Not knowing is the antithesis of certainty, and during my research many things were found to drive the need for it. These include the expectations we place on leaders (and those they place on themselves), the need to please others, stress, cognitive overload and more. Central to this is anxiety that arises from not knowing: not knowing what to do, whether anything can in fact be done, what will happen if you do not “fix the problem”, of not knowing what will happen if the story you have constructed about yourself (or the organisation or team you lead) is found to be not true in some way. 

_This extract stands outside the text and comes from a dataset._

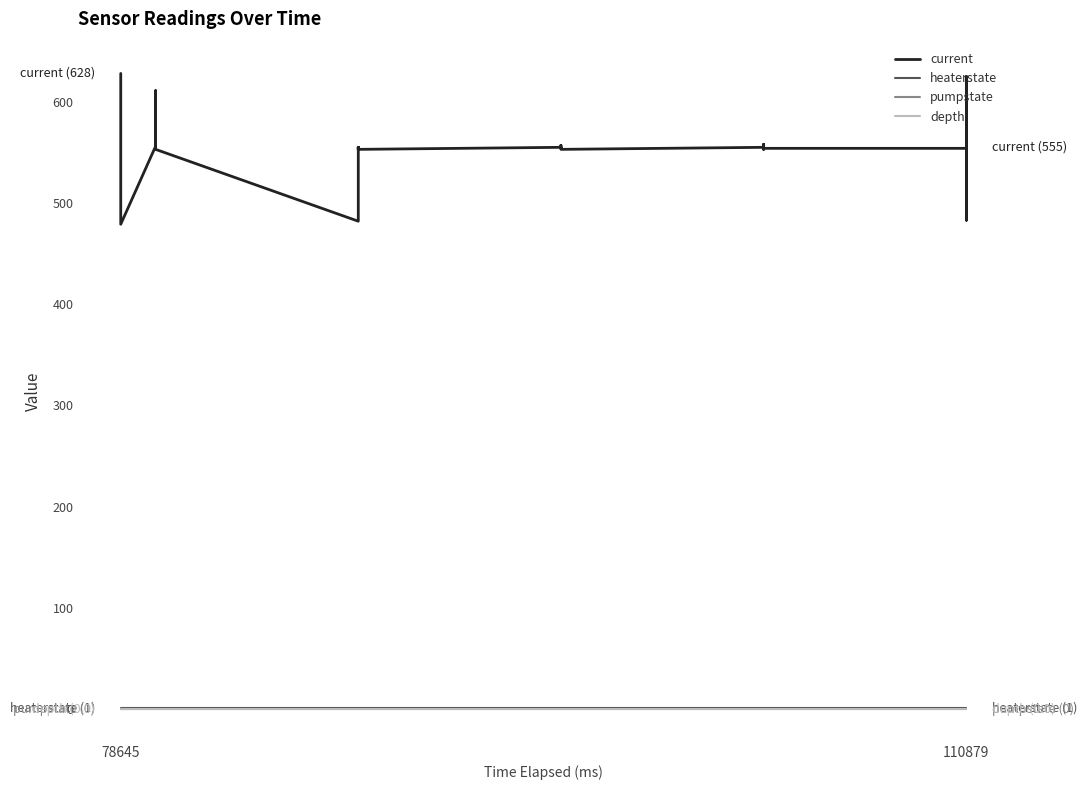

True or false: heaterstate and pumpstate cross at least once.

False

A thriving market for organisational Silver Bullets (i.e. quick fixes, fads or over-simplified solutions for complex problems) is sustained in no small part by the anxiety of not knowing. They are peddled with certainty by consultants with fancy slide decks, leadership programmes offered by business schools promising to make you a “great” leader, gurus and thought leaders, pedlars of methodologies and more. The problem is these are the organisational equivalent of fast-food: they fill you up but ultimately leave you unsatiated and eventually damage your health, if that is all you rely on. In the same way a burger purports to be nutritional, the Silver Bullet solution fails to deliver on its promise of assuaging the angst of the leader who does not know what to do. 

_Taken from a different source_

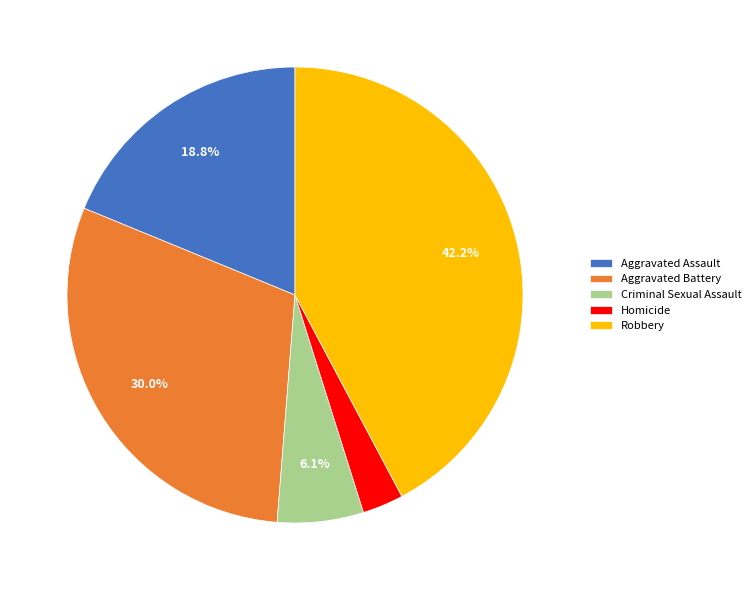

What is the largest slice in the pie chart?

Robbery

Prepared to fail and learn? 

Getting more comfortable with not knowing is a key leadership competency, but it is at odds with the dominant narratives that surround leadership.  Much of what is termed “thought leadership” on how executives should lead focuses on external factors and talks superficially about things like confidence. There is little if anything to support leaders to think more deeply about how things really are, how they really feel, what it really means if there is no obvious solution to a problem. The shame and anxiety that can lurk is off limits and not to be discussed. When it comes to wrestling with not knowing, the ask of leaders starts, possibly, with four things:

  • Develop reflexivity – the ability to notice your own beliefs, judgments and practices and what influences these (e.g. psychological, social and systemic factors) 
  • Cultivate a both/and mindset – when all around are asking for either/or, yes/no, or stop/start binary responses, getting comfy with not knowing requires the ability to see and hold nuanced positions. 
  • Ask questions – especially when you are amid the unknown. That is place for sensing and responding, not heroic leadership.
  • Experiment – and be prepared to fail and learn. If you do not know what is going on or what to do, to expect to be right as a default is an absurdity. 

Be kind to yourself

The key is that leaders need to exercise more self-compassion coupled with courageous humility: they will never know everything, and to pretend otherwise is to heap even more pressure on oneself, makes it harder for others to help and, ultimately, denies reality. 



About the author
Steve Hearsum is an experienced consultant, supervisor and developer of change practitioners. The founder of Edge + Stretch he is the author of ‘No Silver Bullet: Bursting the bubble of the organisational quick fix’.